県が2003年に世界遺産登録運動を始めると、各地で住民団体が生まれた。主力の多くは養蚕、製糸、織物業を支えてきた世代。時間の経過とともに、会員の高齢化という悩みは深まっていく。どう組織の新陳代謝を図り、"体力"を維持していけばいいのか。

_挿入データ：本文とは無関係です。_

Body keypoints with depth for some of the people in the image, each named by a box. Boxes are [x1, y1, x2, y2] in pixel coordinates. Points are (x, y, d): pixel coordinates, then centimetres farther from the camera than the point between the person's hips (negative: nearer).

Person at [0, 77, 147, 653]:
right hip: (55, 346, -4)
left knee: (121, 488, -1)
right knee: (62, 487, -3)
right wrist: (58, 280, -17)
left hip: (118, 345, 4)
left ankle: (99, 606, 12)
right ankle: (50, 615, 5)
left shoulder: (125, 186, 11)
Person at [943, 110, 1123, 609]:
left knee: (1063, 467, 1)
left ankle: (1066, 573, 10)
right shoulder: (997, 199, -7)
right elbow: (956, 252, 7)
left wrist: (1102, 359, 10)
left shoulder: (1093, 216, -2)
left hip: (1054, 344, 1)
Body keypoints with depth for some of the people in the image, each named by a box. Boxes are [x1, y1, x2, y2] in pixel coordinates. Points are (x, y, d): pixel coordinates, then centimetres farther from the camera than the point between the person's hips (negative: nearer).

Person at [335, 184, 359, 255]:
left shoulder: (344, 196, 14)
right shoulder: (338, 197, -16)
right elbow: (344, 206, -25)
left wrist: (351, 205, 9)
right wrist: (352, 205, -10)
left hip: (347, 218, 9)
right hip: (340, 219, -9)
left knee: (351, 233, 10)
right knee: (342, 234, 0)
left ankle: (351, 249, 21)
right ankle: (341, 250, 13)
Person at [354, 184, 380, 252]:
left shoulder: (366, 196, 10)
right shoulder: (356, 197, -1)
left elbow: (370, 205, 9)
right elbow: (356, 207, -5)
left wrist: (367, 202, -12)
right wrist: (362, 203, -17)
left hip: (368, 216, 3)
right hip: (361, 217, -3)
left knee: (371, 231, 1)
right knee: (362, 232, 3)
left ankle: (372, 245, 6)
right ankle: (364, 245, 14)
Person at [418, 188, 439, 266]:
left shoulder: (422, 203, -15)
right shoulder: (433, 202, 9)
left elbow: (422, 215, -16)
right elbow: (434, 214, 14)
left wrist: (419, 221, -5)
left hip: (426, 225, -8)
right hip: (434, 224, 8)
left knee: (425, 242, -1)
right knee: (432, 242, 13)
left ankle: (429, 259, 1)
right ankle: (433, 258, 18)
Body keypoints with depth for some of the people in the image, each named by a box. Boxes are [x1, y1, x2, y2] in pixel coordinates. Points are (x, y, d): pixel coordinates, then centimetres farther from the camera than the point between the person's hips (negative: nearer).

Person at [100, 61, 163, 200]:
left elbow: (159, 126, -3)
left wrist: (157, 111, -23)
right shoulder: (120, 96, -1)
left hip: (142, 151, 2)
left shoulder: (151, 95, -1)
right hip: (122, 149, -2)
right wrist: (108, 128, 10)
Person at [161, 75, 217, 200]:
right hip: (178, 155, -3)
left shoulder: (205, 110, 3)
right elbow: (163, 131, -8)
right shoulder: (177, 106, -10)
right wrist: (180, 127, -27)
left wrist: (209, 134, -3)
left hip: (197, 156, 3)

「島村の豊かな歴史を後世に伝えたい」。県の世界遺産運動に同調し、住民有志が会を結成したのは05年。会長には弥平旧宅の当主、田島健一さん(83)が就いた。以来、地域の写真集を刊行して写真展を開催。行政に養蚕家屋群の保存調査を働き掛けたり、弥平旧宅近くに見本桑園も整備した。こうした地道な活動は、「富岡製糸場と絹産業遺産群」の構成資産に弥平旧宅を加える大きな原動力になった。

会の事務局を務める関口政雄さん(80)は、2001年から同小で養蚕教育に協力してきた。現役時代、県蚕糸課長を務めた会で唯一の「養蚕のプロ」。本年度も3、4年生に春蚕(はるご)の掃き立てから収繭、産卵までを指導した。

しかし、昨年11月、同小の座繰り体験教室に関口さんの姿はなかった。体調を崩して入院してしまったためだ。「授業を続けるのは難しいかもしれない」。自宅で療養する関口さんの口から、ふと弱音が漏れる。

◎平均60代後半

会の結成から8年。地区では少子化と高齢化が同時に、しかも急速に進む。65歳以上の人口比率(昨年4月)は市平均で20・56%だが、島村地区は31%を超えている。20年前に比べて人口は約2割減り、1300人を割りそうな状況だ。現在の会員は67人で平均年齢は60代後半に達した。狭い地域の中で、若い会員を増やしていくことは容易ではない。

会のもう1人の事務局、栗原知彦さん(71)は「蚕種の会だけの運動では限界がある。幅広く地域団体との連携を強めていきたい」と打開策を探る。大きな目標に向かって走り続けてきた会にとっては、まだまだ道半ば。前進の速度を緩めるわけにはいかない。